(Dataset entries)
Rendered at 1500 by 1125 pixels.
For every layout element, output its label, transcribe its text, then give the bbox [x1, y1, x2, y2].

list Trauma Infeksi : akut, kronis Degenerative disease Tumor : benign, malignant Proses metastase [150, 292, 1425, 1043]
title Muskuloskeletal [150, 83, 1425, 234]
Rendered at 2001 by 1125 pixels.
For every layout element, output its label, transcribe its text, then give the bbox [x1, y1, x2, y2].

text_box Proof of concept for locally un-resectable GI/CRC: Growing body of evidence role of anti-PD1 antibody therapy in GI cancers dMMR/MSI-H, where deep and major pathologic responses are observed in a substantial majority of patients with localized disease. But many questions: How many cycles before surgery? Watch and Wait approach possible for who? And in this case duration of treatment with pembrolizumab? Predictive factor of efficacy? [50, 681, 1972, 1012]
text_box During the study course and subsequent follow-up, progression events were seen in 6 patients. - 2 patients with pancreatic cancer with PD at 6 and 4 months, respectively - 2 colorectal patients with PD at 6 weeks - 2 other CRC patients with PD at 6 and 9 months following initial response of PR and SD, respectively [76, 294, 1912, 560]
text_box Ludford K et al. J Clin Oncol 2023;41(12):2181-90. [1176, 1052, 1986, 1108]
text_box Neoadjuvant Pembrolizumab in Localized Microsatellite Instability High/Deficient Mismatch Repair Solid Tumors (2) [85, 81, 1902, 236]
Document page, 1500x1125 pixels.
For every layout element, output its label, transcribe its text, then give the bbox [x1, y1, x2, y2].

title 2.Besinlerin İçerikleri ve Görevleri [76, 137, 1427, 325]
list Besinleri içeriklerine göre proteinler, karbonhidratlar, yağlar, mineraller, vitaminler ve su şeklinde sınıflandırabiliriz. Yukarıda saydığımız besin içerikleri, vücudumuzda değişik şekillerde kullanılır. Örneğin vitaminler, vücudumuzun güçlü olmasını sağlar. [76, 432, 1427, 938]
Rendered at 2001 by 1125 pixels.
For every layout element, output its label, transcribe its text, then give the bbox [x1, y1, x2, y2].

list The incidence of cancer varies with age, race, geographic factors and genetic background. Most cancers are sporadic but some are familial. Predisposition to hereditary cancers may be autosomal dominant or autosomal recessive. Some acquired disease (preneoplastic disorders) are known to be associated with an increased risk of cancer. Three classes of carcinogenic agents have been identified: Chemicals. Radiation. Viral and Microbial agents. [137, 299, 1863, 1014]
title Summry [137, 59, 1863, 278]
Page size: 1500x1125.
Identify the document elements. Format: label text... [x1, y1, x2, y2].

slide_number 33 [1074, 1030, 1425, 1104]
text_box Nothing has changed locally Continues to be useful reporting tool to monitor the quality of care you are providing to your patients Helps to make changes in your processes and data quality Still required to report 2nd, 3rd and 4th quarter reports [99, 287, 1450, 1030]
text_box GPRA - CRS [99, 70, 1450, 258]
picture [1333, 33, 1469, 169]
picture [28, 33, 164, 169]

» **EXERCISE DETAILS**:
The records must be given again in full, exactly as they were written.

» **YOUR RESPONSE**:
Rendered at 1500 by 1125 pixels.
For every layout element, output its label, transcribe its text, then give the bbox [x1, y1, x2, y2].

list Trauma Infeksi : akut, kronis Degenerative disease Tumor : benign, malignant Proses metastase [150, 292, 1425, 1043]
title Muskuloskeletal [150, 83, 1425, 234]
Rendered at 2001 by 1125 pixels.
For every layout element, output its label, transcribe its text, then give the bbox [x1, y1, x2, y2].

text_box Proof of concept for locally un-resectable GI/CRC: Growing body of evidence role of anti-PD1 antibody therapy in GI cancers dMMR/MSI-H, where deep and major pathologic responses are observed in a substantial majority of patients with localized disease. But many questions: How many cycles before surgery? Watch and Wait approach possible for who? And in this case duration of treatment with pembrolizumab? Predictive factor of efficacy? [50, 681, 1972, 1012]
text_box During the study course and subsequent follow-up, progression events were seen in 6 patients. - 2 patients with pancreatic cancer with PD at 6 and 4 months, respectively - 2 colorectal patients with PD at 6 weeks - 2 other CRC patients with PD at 6 and 9 months following initial response of PR and SD, respectively [76, 294, 1912, 560]
text_box Ludford K et al. J Clin Oncol 2023;41(12):2181-90. [1176, 1052, 1986, 1108]
text_box Neoadjuvant Pembrolizumab in Localized Microsatellite Instability High/Deficient Mismatch Repair Solid Tumors (2) [85, 81, 1902, 236]
Document page, 1500x1125 pixels.
For every layout element, output its label, transcribe its text, then give the bbox [x1, y1, x2, y2].

title 2.Besinlerin İçerikleri ve Görevleri [76, 137, 1427, 325]
list Besinleri içeriklerine göre proteinler, karbonhidratlar, yağlar, mineraller, vitaminler ve su şeklinde sınıflandırabiliriz. Yukarıda saydığımız besin içerikleri, vücudumuzda değişik şekillerde kullanılır. Örneğin vitaminler, vücudumuzun güçlü olmasını sağlar. [76, 432, 1427, 938]
Rendered at 2001 by 1125 pixels.
For every layout element, output its label, transcribe its text, then give the bbox [x1, y1, x2, y2].

list The incidence of cancer varies with age, race, geographic factors and genetic background. Most cancers are sporadic but some are familial. Predisposition to hereditary cancers may be autosomal dominant or autosomal recessive. Some acquired disease (preneoplastic disorders) are known to be associated with an increased risk of cancer. Three classes of carcinogenic agents have been identified: Chemicals. Radiation. Viral and Microbial agents. [137, 299, 1863, 1014]
title Summry [137, 59, 1863, 278]
Page size: 1500x1125.
Identify the document elements. Format: label text... [x1, y1, x2, y2].

slide_number 33 [1074, 1030, 1425, 1104]
text_box Nothing has changed locally Continues to be useful reporting tool to monitor the quality of care you are providing to your patients Helps to make changes in your processes and data quality Still required to report 2nd, 3rd and 4th quarter reports [99, 287, 1450, 1030]
text_box GPRA - CRS [99, 70, 1450, 258]
picture [1333, 33, 1469, 169]
picture [28, 33, 164, 169]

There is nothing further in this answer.